Secondo analisi recenti basate sud modelli demografici e sull’evoluzione delle nascite, il sistema universitario italiano potrebbe perdere una quota significativa di studenti nei prossimi decenni, con stime che parlano di oltre 400.000 iscritti in meno entro il 2041 rispetto ai livelli attuali a causa del calo naturale delle nascite e della riduzione delle coorti di giovani adulti.[1]
Questa tendenza riflette i fenomeni demografici più ampi che interessano non solo l’Italia, ma l’intera Europa: molti Paesi dell’Unione Europea stanno sperimentando livelli di natalità al di sotto del livello di sostituzione generazionale, invecchiamento della popolazione e, in alcuni casi, emigrazione netta verso aree urbane o verso altri Stati. In termini concreti, queste dinamiche producono una brusca riduzione del numero di potenziali studenti: meno adolescenti oggi implicano — alcuni anni dopo — meno diplomati disponibili a immatricolarsi all’università. In Italia si osserva questa tendenza già a livello della scuola secondaria, con una contrazione di decine di migliaia di studenti nelle classi superiori, preludio di un impatto diretto anche sulle iscrizioni universitarie future. A questo quadro si aggiunge un ulteriore elemento critico: una quota non marginale di studenti, anche in presenza di un diploma, non proseguirà comunque verso l’università, per motivi economici, sociali, culturali o di orientamento, rendendo il calo delle immatricolazioni non solo un effetto demografico, ma anche un problema di accesso, aspettative e fiducia nel valore dell’istruzione universitaria. Meno giovani in età da studi universitari significa una domanda aggregata più bassa per l’istruzione terziaria, con effetti su:
- numero di immatricolazioni, che potrebbe diminuire anche del 20% o più rispetto ai livelli attuali;
- allocazione delle risorse pubbliche, spesso vincolate al numero di studenti iscritti;
- sostenibilità finanziaria degli atenei, soprattutto quelli di piccole e medie dimensioni;
- competizione tra atenei e territori per attrarre studenti non soltanto dalle regioni interne, ma anche dall’estero.

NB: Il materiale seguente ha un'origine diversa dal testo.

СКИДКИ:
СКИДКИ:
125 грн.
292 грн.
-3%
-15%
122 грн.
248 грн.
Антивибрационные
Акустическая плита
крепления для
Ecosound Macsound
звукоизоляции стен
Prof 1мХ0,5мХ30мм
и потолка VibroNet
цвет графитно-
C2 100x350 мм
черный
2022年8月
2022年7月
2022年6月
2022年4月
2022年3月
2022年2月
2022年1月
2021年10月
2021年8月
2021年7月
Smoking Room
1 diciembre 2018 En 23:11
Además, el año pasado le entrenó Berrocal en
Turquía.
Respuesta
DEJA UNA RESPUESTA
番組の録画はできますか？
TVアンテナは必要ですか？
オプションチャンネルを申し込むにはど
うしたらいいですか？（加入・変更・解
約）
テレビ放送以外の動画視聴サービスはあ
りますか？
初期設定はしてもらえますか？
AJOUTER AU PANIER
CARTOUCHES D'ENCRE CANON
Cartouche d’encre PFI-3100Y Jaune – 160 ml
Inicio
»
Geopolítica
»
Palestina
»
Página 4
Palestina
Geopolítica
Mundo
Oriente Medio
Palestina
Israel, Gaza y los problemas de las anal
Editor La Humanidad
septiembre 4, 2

Per questi motivi, il calo demografico non può essere visto come un elemento passivo o inevitabile, ma piuttosto come una delle sfide centrali che richiede una riflessione strategica urgente sul modello stesso di università. Le università dovranno ripensare le loro strategie di attrattività, internazionalizzazione e flessibilità dell’offerta formativa, così come l’articolazione tra didattica, servizi agli studenti e alle studentesse, collaborazione con il mondo del lavoro e politiche di sostegno alla permanenza e al successo degli studi.
Affrontare questa sfida significa anche guardare oltre i confini nazionali e tradizionali: attrarre studenti internazionali, valorizzare percorsi di studio innovativi, promuovere mobilità e cooperazioni internazionali, e offrire modelli di apprendimento lifelong che rispondano alle esigenze di un mondo in rapido cambiamento. Queste non sono strategie opzionali, ma risposte necessarie a una trasformazione demografica che ci riguarda tutti — giovani, famiglie, istituzioni e società nel suo complesso.